Mas não é acabando com uma lei de incentivo à cultura que se poderá corrigir a essa distorção no lado cultural. Trata-se de uma mudança muito mais profunda: social, econômica, histórica.
Além disso, é preciso que se diga que é raro o país em que todos os recursos são igualmente distribuídos em toda sua geografia. Sempre existem os centros populacionais que obviamente geram mais recursos.
Tanto isso é verdade que o próprio dinheiro que é distribuído pelo Ministério da Cultura através do Fundo Nacional da Cultura obedece a mesma distribuição que é feita pelo Mecenato, pela lei Rouanet.

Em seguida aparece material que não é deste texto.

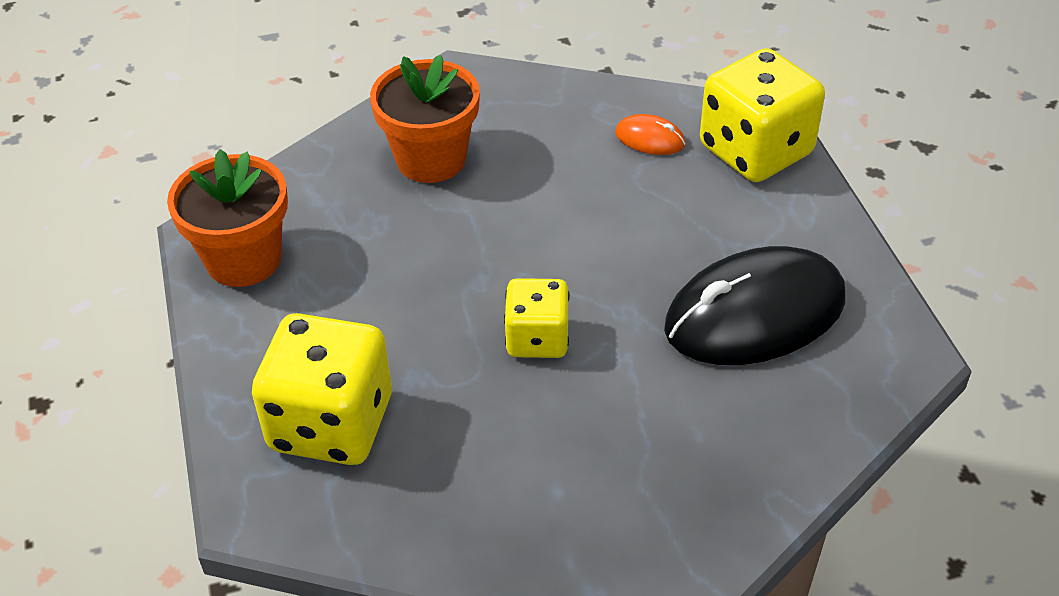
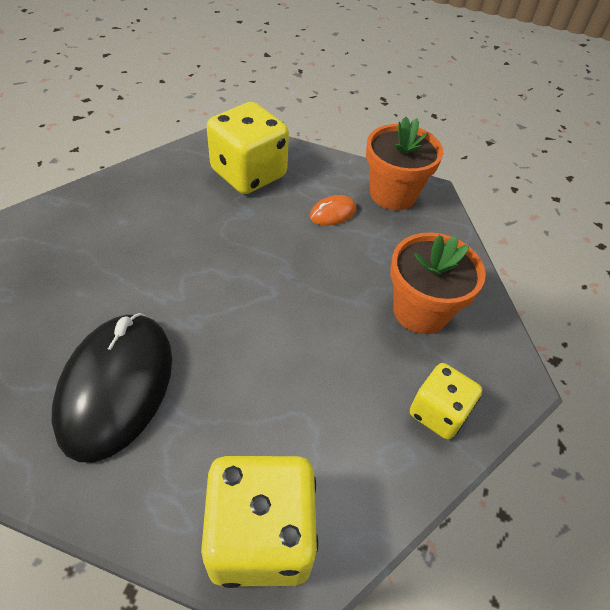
camera: 120 degrees right, 5 degrees up
(537, 339) = (218, 269): yellow dice -> yellow dice (438, 412)
(650, 138) = (341, 461): orange mouse -> orange mouse (333, 213)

Ou seja, o Governo quer mudar essa "centralização", mas ele mesmo faz a coisa de forma similar quando distribui recursos.
Nesse caso, há até mais questões a se discutir, pois o Fundo Nacional da Cultura é um mecanismo sobre qual ninguém tem muito conhecimento: não se sabe quais são os critérios para a escolha de quem vai receber o dinheiro e não se sabe para onde vai o dinheiro.
E se trata de um sistema que abre brechas para usos de cunho político, pois o proponente de um projeto no Fundo Nacional da Cultura tem obrigatoriamente de ser ou entidade sem fins lucrativos ou membro do Governo.
Mas há ainda outra falha ainda mais grave nessa tese de centralização do uso da lei Rouanet no Brasil: não se sabe realmente ao certo se há realmente essa centralização dos recursos viabilizados pelos patrocínios. E por um motivo muito simples: o sistema do governo que contabiliza isso não consegue identificar onde realmente os recursos foram investidos.
É que no Banco de Dados do Ministério da Cultura cada patrocínio via lei Rouanet é registrado de acordo com o estado de origem do CNPJ do proponente. Mas isso não significa necessariamente que tal recurso será aplicado apenas e tão somente na cidade ou mesmo no estado do proponente.
No ano passado, por exemplo, a Direção Cultura, produtora de Campinas, interior de São Paulo, recebeu um patrocínio de duas empresas para fazer uma turnê do Quinteto Villa-Lobos, que é um grupo do Rio de Janeiro. E a turnê ocorreu no Rio Grande do Sul, Santa Catarina, Paraná, Estado de São Paulo, Minas Gerais, Goiás e Bahia.
Na base do Banco de Dados do Ministério da Cultura consta que a Direção Cultura recebeu esse patrocínio e que esse patrocínio foi utilizado dentro do estado de São Paulo. O que não é verdade.
Portanto, além da tese da centralização como "falha" ser altamente contestável, antes de usá-la é preciso que se melhore a base de dados, para assim termos uma idéia mais precisa sobre como e onde os recursos obtidos via lei Rouanet são realmente utilizados.






*Antoine Kolokathis (antoine@direcaocultura.com.br) é um dos mais atuantes produtores culturais do país. É diretor-fundador da Direção Cultura (www.direcaocultura.com.br), produtora cultural de Campinas que em 10 anos de existência já produziu dezenas de grandes projetos culturais gratuitos, aprovados em lei de incentivo à cultura, sempre visando educação e formação de público.